Samstag, 17. November 2007

Murks: Kaki mit Garnelen


Kaki mit Garnelen

Dass die jüngst beim Diskonter um wenige Cent verschleuderten Kakis qualitativ zu wünschen übrig ließen, erwähnte ich schon: Den Früchtchen mangelte es entschieden an Duft und Aroma. Im Verlaufe des Nachreifens entwickelten sie sich von mehlig-süß zu matschig-süß und schließlich zu faulig, wahrscheinlich auch süß, aber das hab ich nicht mehr probiert. Herbe Enttäuschung ist jedenfalls keine ganz passende Formulierung. :-)

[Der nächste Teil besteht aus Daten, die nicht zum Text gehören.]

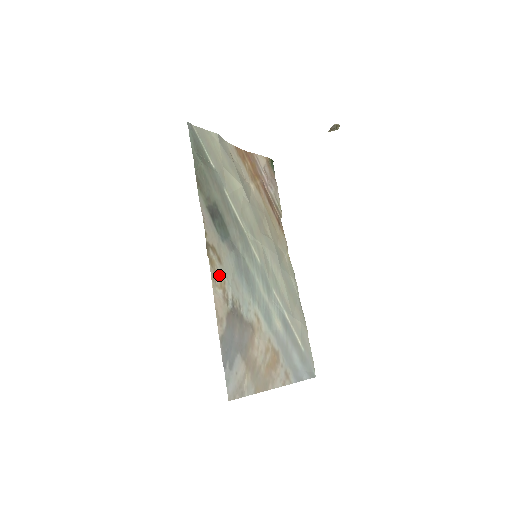
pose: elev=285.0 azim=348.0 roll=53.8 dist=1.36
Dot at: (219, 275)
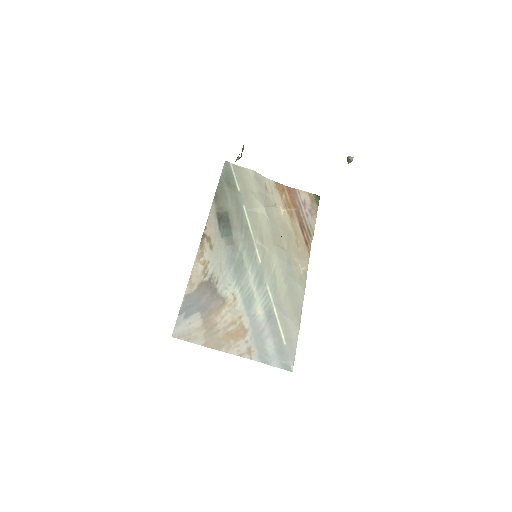
Dot at: (205, 256)
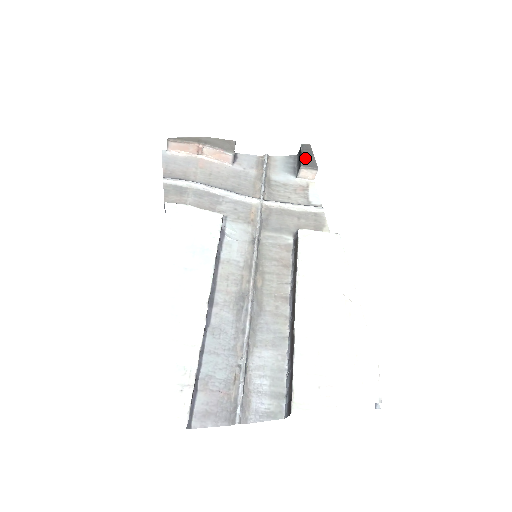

Nachdem sie sich aber in der pfannengerührten Vermählung mit Kohlsprossen von erfreulich guter Seite gezeigt hatten, landeten die heutigen Exemplare testhalber im Backofen - im Prinzip wie Bratäpfel behandelt, gefüllt mit Garnelen, die sich als Fehlkauf entpuppten: Ich hatte, ohne es zu merken, süß-fruchtig marinierte Garnelen erworben. Nichts gegen diese Geschmacksrichtung, ganz im Gegenteil. Aber doch bitte nicht mit Zitronenpulver, Zwiebelpulver, hydrolysiertem Pflanzeneiweiß und anderen Errungenschaften der Fixtütenindustrie. Aber nun waren sie im Haus, irgendwas musste mit ihnen geschehen - also rein damit in die ausgehöhlten Kakis, schön eingeölt und eine halbe Stunde ins Rohr geschoben.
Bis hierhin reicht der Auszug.